I’d only seen checkpoints in films. Our car slid up to the front of the line where a surly looking soldier grabbed asked for identification. Rupert handed over his identification card and our two passports. The soldier shone a torch at each of our faces, and threw light on empty seats, while another walked around the back of the vehicle. I guessed they were checking that we weren’t smuggling anyone else in with us.

‘Affiliation?’ he asked Rupert gruffly.

‘Rationalist.’

‘What is your business in this area, sir?’

‘We live in Chesterfield,’ Rupert answered.

‘And what about the two with the Irish passports?’

‘They’re moving here, their visas are in the back of the passports.’

He flicked through the passports, confirming that what Rupert said was true. Finally satisfied, he nodded at Rupert.

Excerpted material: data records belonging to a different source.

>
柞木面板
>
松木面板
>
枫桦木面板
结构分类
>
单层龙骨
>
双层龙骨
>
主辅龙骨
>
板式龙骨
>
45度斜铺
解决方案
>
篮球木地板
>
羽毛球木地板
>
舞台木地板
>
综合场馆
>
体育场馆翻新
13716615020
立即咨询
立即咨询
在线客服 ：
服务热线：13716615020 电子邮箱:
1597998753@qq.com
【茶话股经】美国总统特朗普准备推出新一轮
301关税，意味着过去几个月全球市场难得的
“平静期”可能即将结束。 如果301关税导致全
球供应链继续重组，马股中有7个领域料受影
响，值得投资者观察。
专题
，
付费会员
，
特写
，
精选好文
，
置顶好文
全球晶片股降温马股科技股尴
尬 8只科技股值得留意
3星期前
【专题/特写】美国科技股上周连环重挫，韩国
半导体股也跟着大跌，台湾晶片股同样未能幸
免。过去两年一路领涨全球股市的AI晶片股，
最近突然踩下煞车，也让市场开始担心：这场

‘Ok. Make sure they get registered at their nearest office as soon as possible.’

‘No problem.’

‘That’s fine Sir. You can go now.’

He nodded to the soldiers standing in front of the car. They moved back and waved us through. The car sped up and we began to cross what looked like the Starling-Bird Bridge. I recognised it from a picture on the front of the guidebook that Genevieve had bought me as a leaving present. At the thought of Genevieve, I felt another pang in the pit of my stomach as I remembered just how far away I was from home.

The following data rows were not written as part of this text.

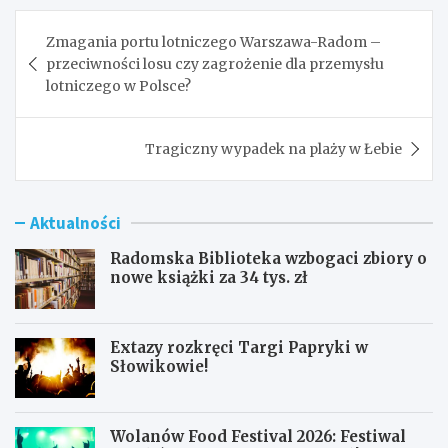
Nawigacja
Zmagania portu lotniczego Warszawa-Radom –
wpisu
przeciwności losu czy zagrożenie dla przemysłu
lotniczego w Polsce?
Tragiczny wypadek na plaży w Łebie
Aktualności
Radomska Biblioteka wzbogaci zbiory o
nowe książki za 34 tys. zł
Extazy rozkręci Targi Papryki w
Słowikowie!
Wolanów Food Festival 2026: Festiwal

‘Here we are, this is Chesterfield,’ Rupert says as he swung off the main road and into a large housing estate. I could tell from the large houses and the type of cars parked neatly in front of them that this must be a pretty comfortable area. The grass in the front gardens looked like it was all cut to a regulation length and the houses had names instead of numbers. Rupert pulled into the driveway of a huge rambling mock Tudor house called Lakeview. Sure enough when I got out of the car I could see the lights of the Starling-Bird Bridge twinkling where it crossed Lady’s Lake.